Mrs Foster said the rollout of the vaccine would be a “huge challenge”.

She said the Stormont Executive also has to plan for economic recovery.

“So we need to find a way out of this that brings recovery back to the United Kingdom and to Northern Ireland, of course, in particular, and that’s what we’ll be working on in the weeks to come as well as working on, of course, all of the logistical challenges on the rollout of the vaccine and mass testing,” she told Radio Ulster.

First Minister Michelle O’Neill said the vaccine approval marked a “turning point”.

“I think this is the news that people have been waiting for now for the best of 10 months when we’ve all been challenged to the limits, so I think this is a very positive story,” she said.
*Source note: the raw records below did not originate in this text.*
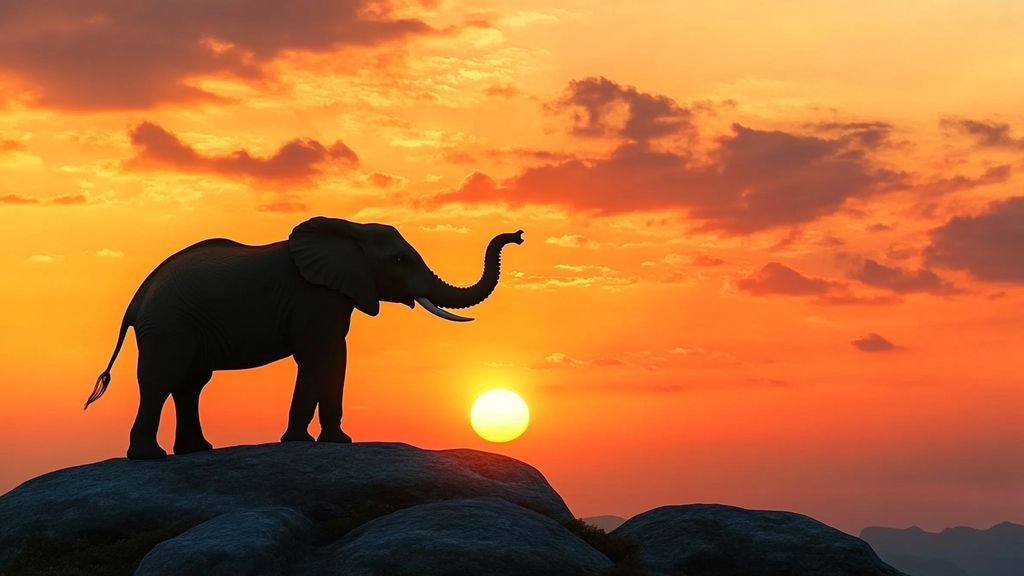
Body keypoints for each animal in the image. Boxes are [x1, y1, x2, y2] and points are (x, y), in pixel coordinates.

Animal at [84, 217, 524, 459]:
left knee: (190, 384)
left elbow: (324, 357)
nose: (518, 235)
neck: (348, 230)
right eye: (399, 260)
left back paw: (197, 451)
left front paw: (316, 441)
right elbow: (323, 355)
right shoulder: (315, 296)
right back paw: (148, 458)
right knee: (162, 380)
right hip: (169, 324)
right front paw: (325, 442)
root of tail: (137, 299)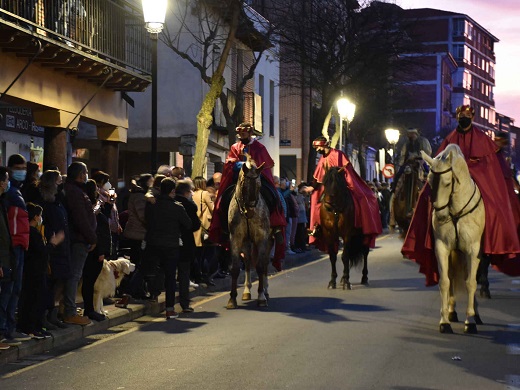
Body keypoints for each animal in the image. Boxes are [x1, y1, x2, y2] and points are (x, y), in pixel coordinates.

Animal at [226, 154, 272, 310]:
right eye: (244, 184)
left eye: (260, 185)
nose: (251, 212)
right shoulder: (236, 237)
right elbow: (235, 268)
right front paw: (232, 299)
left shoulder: (262, 237)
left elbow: (260, 266)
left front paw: (261, 297)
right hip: (246, 241)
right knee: (247, 261)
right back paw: (246, 290)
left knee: (265, 263)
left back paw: (265, 290)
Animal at [422, 145, 488, 334]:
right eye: (429, 181)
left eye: (447, 183)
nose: (440, 216)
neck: (456, 210)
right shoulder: (442, 247)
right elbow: (445, 281)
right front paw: (444, 321)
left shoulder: (473, 250)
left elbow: (471, 283)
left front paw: (470, 321)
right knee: (452, 276)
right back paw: (452, 312)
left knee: (471, 277)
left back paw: (475, 314)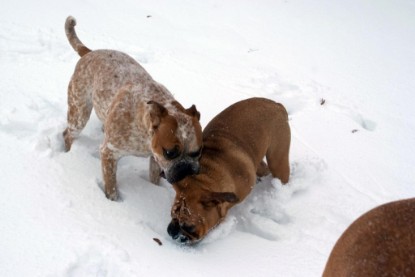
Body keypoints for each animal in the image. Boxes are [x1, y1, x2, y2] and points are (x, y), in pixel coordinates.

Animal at [63, 16, 203, 199]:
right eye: (170, 152)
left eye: (198, 152)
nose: (187, 170)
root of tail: (89, 52)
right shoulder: (109, 153)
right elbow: (111, 187)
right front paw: (112, 201)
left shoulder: (155, 158)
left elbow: (153, 179)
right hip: (79, 114)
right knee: (67, 134)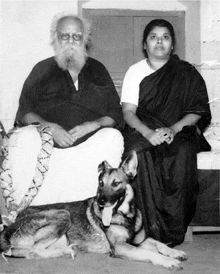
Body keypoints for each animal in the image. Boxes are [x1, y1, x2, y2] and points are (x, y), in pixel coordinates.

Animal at [0, 152, 187, 270]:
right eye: (101, 184)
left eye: (116, 183)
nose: (100, 201)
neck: (126, 216)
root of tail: (8, 227)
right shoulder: (120, 247)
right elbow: (149, 252)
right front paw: (167, 261)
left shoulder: (140, 240)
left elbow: (160, 244)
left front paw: (175, 252)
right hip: (62, 214)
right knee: (32, 252)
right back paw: (66, 251)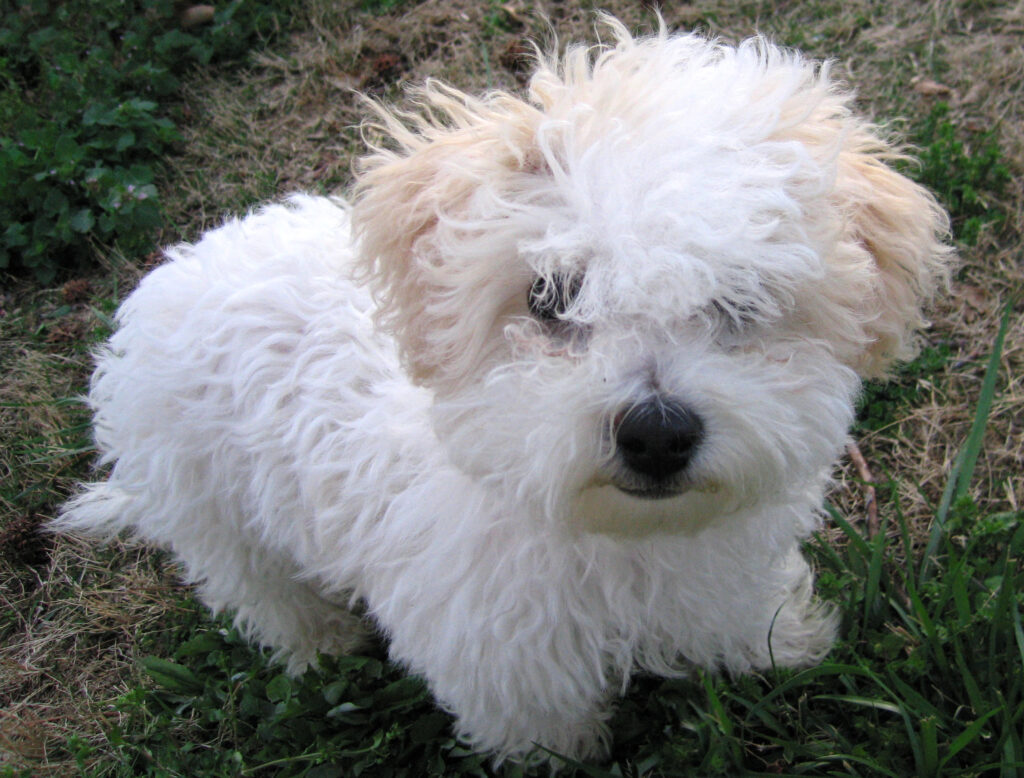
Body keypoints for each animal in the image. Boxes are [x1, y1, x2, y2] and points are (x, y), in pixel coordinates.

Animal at [58, 16, 950, 765]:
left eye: (740, 301)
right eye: (550, 296)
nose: (657, 433)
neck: (624, 541)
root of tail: (176, 274)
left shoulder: (723, 569)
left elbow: (743, 617)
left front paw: (786, 646)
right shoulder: (500, 654)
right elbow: (540, 723)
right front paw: (565, 757)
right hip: (215, 512)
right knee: (261, 589)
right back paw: (323, 642)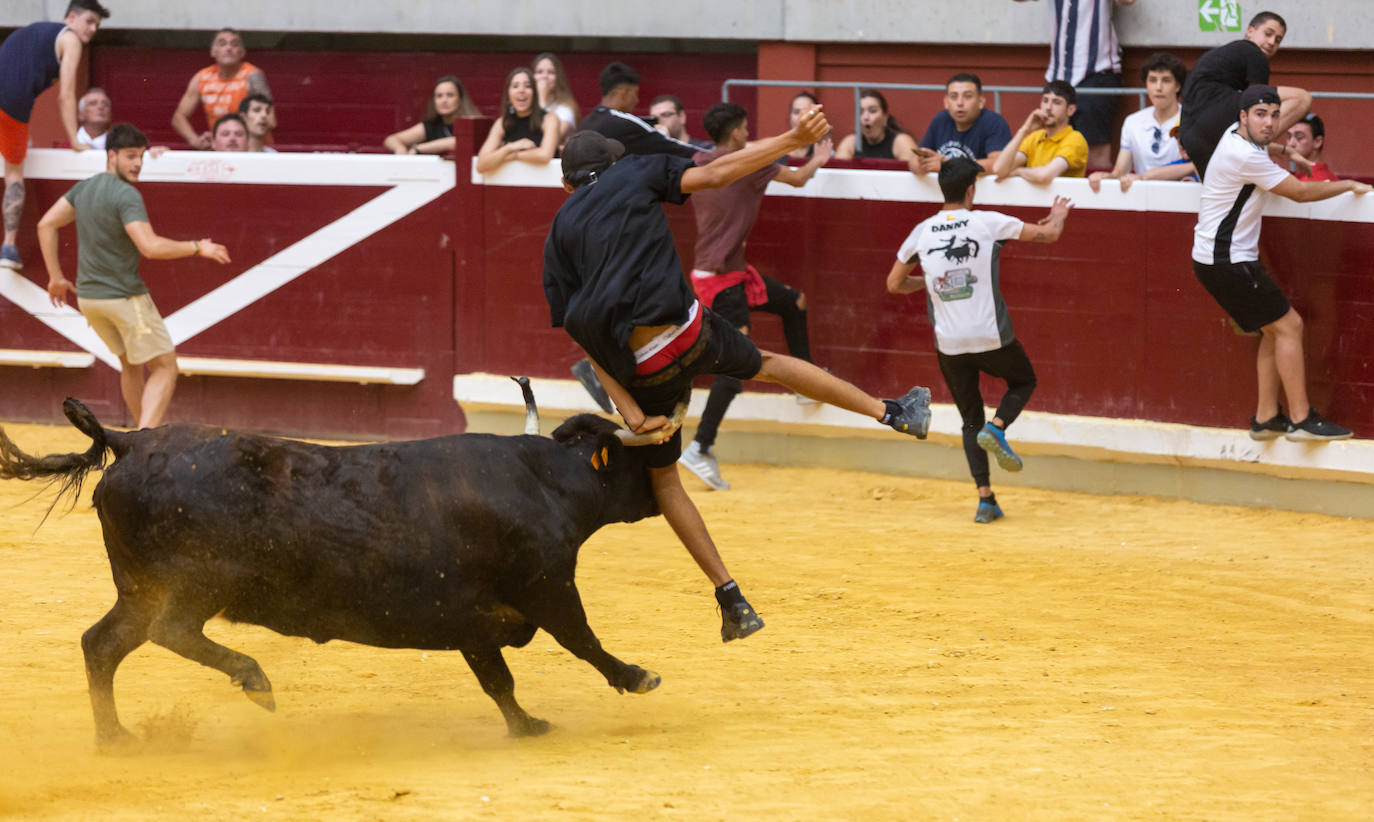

“This is a turning point in our Covid battle, and I think people should feel that, and they’re right to feel it because it has been such a challenging time.”

Ms O’Neill acknowledged that the Pfizer/BioNTech vaccine was the most “problematic” in terms of the logistical challenges over storage and batch sizes.

The Sinn Fein vice president said she would have no issue taking the vaccine herself, but added that it is for medical experts to convince those people who have “natural and understandable” concerns.

Ms O’Neill rejected any suggestion of a mandatory vaccination programme.

“I think it’s about freedom of choice,” she said.

“I think I would be more in the camp of encouraging people to take the vaccine, I think it’s important that people do.

“But I don’t believe that it should be mandatory, I don’t believe that in any sort of scenario.

“I think it’s for us to convince people of the merits and why it’s important, and I think it’s for the medical and scientific evidence to back that all up and then people to make their decisions.”